Sonja trat den Rückzug an: „Ich danke für Ihr Verständnis, gnädige Frau." Draußen sagte sie trotzig: „Alles hab ich ihr ins Gesicht gesagt. Hoffentlich habt ihr's auch gehört." Dann ging sie. Sie konnte schon so gehen, daß man ihr nachschauen mußte.

Die alte Schauspielerin lag noch lange regungslos. Sie hatte nichts zu tun. Auch keine Lust, zu lesen. Ihre Wohnung sah nicht anders aus als dieses Zimmer: Sessel, Kissen, Plakate, Plaids. Plötzlich sprang sie auf und begann zu pak-ken. Wie einen zahnlosen, alten Hund dürfen sie mich nicht verjagen. Sie riß die Bilder von den Wänden, versuchte sie in ihre große Tasche zu verstauen. Ich werde jemanden schicken, das abzuholen. Aber wen? Sie hatte niemanden.

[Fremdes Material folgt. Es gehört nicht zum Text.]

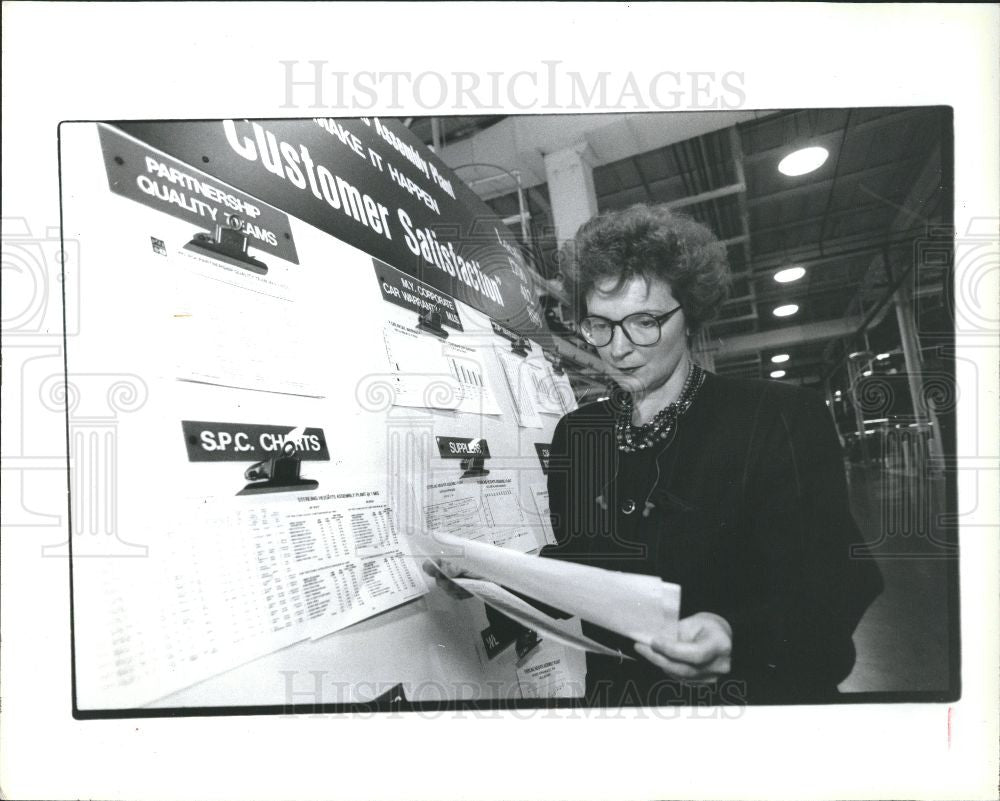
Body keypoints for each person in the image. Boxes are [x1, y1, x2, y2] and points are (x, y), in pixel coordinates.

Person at [434, 204, 883, 706]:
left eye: (644, 322)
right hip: (618, 704)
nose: (618, 348)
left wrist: (734, 636)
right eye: (599, 325)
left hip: (747, 704)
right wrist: (492, 579)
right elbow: (583, 563)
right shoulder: (579, 434)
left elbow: (837, 579)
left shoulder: (777, 417)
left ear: (689, 313)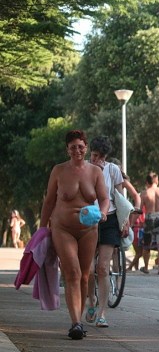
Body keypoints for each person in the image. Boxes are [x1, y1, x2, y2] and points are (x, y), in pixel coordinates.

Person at [40, 130, 109, 340]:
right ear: (67, 150)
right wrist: (43, 229)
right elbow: (49, 201)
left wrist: (104, 213)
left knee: (85, 275)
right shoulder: (59, 171)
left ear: (86, 148)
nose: (77, 151)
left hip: (89, 230)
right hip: (63, 228)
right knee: (73, 272)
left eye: (80, 146)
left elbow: (104, 199)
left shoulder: (95, 171)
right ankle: (75, 323)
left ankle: (78, 321)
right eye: (72, 147)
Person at [85, 138, 141, 328]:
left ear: (105, 156)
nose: (95, 159)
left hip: (108, 220)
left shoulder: (113, 170)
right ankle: (91, 301)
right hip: (89, 220)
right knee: (89, 269)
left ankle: (102, 313)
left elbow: (119, 198)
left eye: (99, 156)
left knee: (102, 267)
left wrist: (124, 221)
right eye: (93, 155)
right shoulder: (84, 168)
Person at [139, 171, 159, 275]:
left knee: (146, 244)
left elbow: (138, 210)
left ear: (147, 181)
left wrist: (132, 222)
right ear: (157, 181)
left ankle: (146, 268)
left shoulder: (144, 193)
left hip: (149, 218)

Sie mußte den Pelz anziehen, obwohl es noch gar nicht so kalt war. Der Nachtportier wunderte sich:

„Soll ich ein Taxi bestellen, gnädige Frau. Es regnet..."

Sie wollte nicht warten.

„Nein, danke. Ich brauche frische Luft."

Viele Jahre war sie immer denselben Weg gegangen. Eine Brille wollte sie nicht tragen. Kontaktlinsen vertrug sie nicht. Zu jeder Jahreszeit nahm sie den Weg durch den Park. Jetzt kam die Straße. Das rote Licht konnte sie erkennen. Wenn in jener Richtung Rot ist, muß es für mich grün sein. Warum sehe ich das Grün nicht? Vielleicht ist es ausgefallen.

Die Straßenbahn hörte sie erst, als sie über die Planken gestolpert war. Die Fotos fielen auf die Pflastersteine. Glas klirrte.

Sie lag da und hörte den immer stärkeren metallenen Ton. War das der Zug der Anna Karenina? Ich habe die Anna Karenina nie gespielt. Aber jetzt, für das Jubiläum! Was für eine freundliche Idee. Die Anna kann schon etwas älter sein. Reifere Frauen können sich so verlieben.

Sie wußte nicht, daß sie die Hüfte gebrochen hatte.

Der Schmerz setzte noch nicht ein. Augenblicke können ewig dauern. Sie wußte nicht, daß sie eine echte Straßenbahn hörte, keine Bühnengeräusche. Es gibt keinen Unterschied zwischen Bühne und Leben. Oder doch? Die Bühne ist das Leben. Das Leben wird nicht auf der Bühne" gelebt.

Das Gleis war naß, es war zu spät zu bremsen. Von diesem Augenblick an stand der Umkleideraum Nummer Eins für jüngere Kräfte zur Verfügung.